O GRANDE CÍNICO


[Olhando as notícias pela internet, achei uma que me deixou indignado, e verdadeiramente revoltado, resolvi postar no blog. Como sempre com [meus comentários.]

Saramago chama Igreja de “reacionária” e acusa Bento XVI de “cinismo”
Roma, 14 out (EFE).- O escritor português e Nobel de Literatura (1998) José Saramago chamou o papa Bento XVI de “cínico”[O que esperar de um homem com teorias marxistas? Não iria defender o nosso Papa que é defensor da verdade.] e disse que a “insolência reacionária” da Igreja precisa ser combatida com a “insolência da inteligência viva“[insolência? 2000 anos de luta pela fé e razão.].
“Que Ratzinger tenha a coragem de invocar Deus para reforçar seu neomedievalismo universal, um Deus que ele jamais viu, com o qual nunca se sentou para tomar um café, mostra apenas o absoluto cinismo intelectual”[E ele com o Marx dele? Ele nunca viu e nunca tomou um café] desta pessoa, disse Saramago em um colóquio com o filósofo italiano Paolo Flores D’Arcais, que nesta quarta lança “Il Fatto Quotidiano”.

Saramago, por sua vez, encontra-se na capital italiana para divulgar o livro “O Caderno” e se reunir com amigos italianos, como a vencedora do Nobel de Medicina Rita Levi Montalcini (1986).

No colóquio com Flores D’Arcais, Saramago afirmou que sempre foi um ateu “tranquilo”, mas que agora está mudando de ideia[dá pra perceber].

“As insolências reacionárias da Igreja Católica precisam ser combatidas com a insolência da inteligência viva, do bom senso, da palavra responsável.

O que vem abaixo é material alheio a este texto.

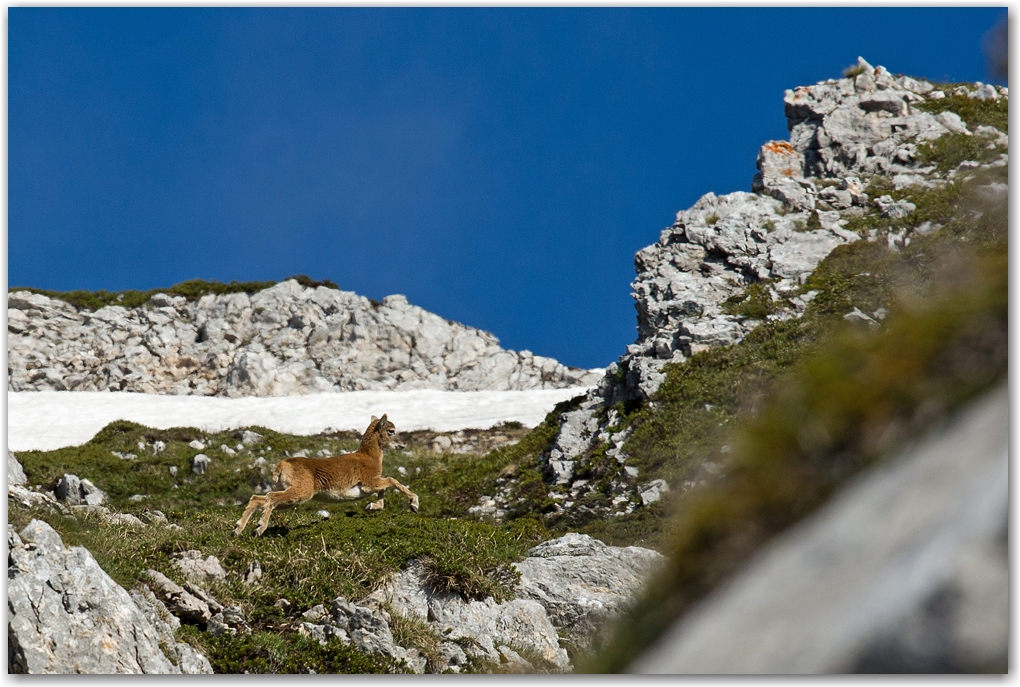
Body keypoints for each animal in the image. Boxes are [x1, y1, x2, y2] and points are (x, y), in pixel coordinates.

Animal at [233, 411, 420, 534]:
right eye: (391, 430)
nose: (403, 444)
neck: (369, 456)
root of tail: (282, 465)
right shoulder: (369, 482)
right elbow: (392, 481)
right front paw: (414, 505)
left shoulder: (371, 484)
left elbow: (384, 488)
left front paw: (372, 506)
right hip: (301, 493)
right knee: (270, 497)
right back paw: (259, 529)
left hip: (288, 496)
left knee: (257, 499)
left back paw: (237, 530)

Não podemos permitir que a verdade seja ofendida todos os dias por supostos representantes de Deus na Terra, os quais, na verdade, só tem interesse no poder” [ho, coitado! E Marx, fica aonde? A Igreja sempre se preocupou com as pessoas. O único Poder dela é o Celeste, confiado por Cristo.], afirmou.

Segundo Saramago, a Igreja não se importa com o destino das almas e sempre buscou o controle de seus corpos [Ele não lê os escritos dos Santos, nem dos Papas. Talvez Marx é que se preocupava. Destacado uma frase sua: “Deus é o ópio do povo”].

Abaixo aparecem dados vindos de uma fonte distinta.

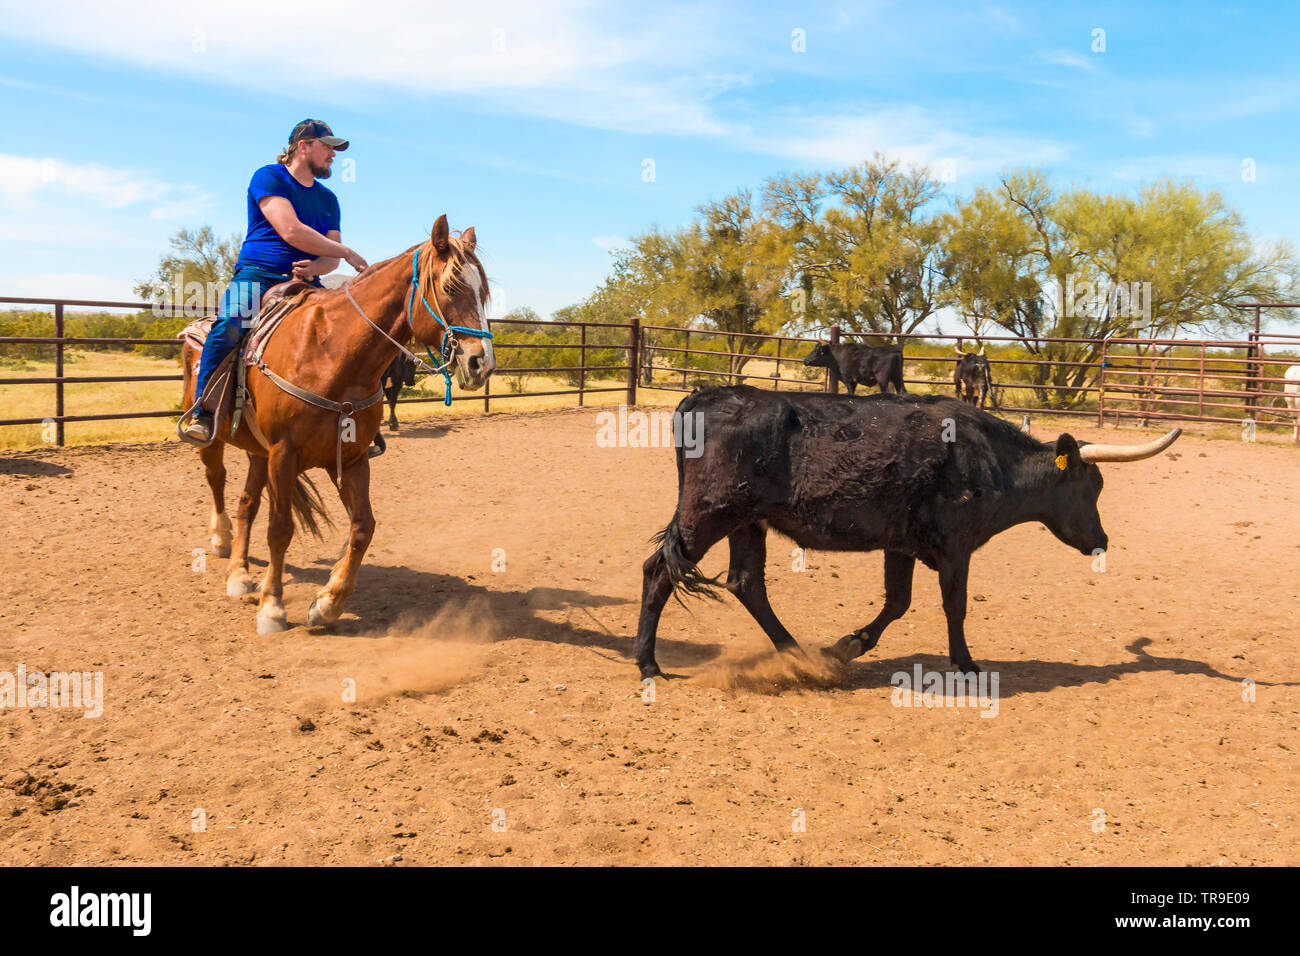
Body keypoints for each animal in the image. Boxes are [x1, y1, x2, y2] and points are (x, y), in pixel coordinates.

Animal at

Perguntado se o pouco compromisso dos escritores e intelectuais poderia ser uma das causas da crise da democracia, o escritor disse que sim. Porém, disse que este não seria o único motivo, já que toda a sociedade encontra-se nesta condição, o que provoca uma crise de autoridade, da família, dos costumes, uma crise moral em geral.

Saramago destacou que o fascismo está crescendo na Europa e mostrou-se convencido de que, nos próximos anos, ele “atacará com força”. Por isso, ressaltou, “temos que nos preparar para enfrentar o ódio e a sede de vingança que os fascistas estão alimentando”.

A visita de Saramago a Roma acontece a um dia do lançamento do seu mais novo livro “Caim”, no qual volta a tratar da religião.

[Bem, na conclusõ posso dizer que é um ateu infeliz, e quer encontrar na razão aquilo que só se encontra na religião. Infelizmente suas teorias é que são cínicas e impetulantes. Coitado! Ele que é cínico, e um GRANDE CÍNICO.]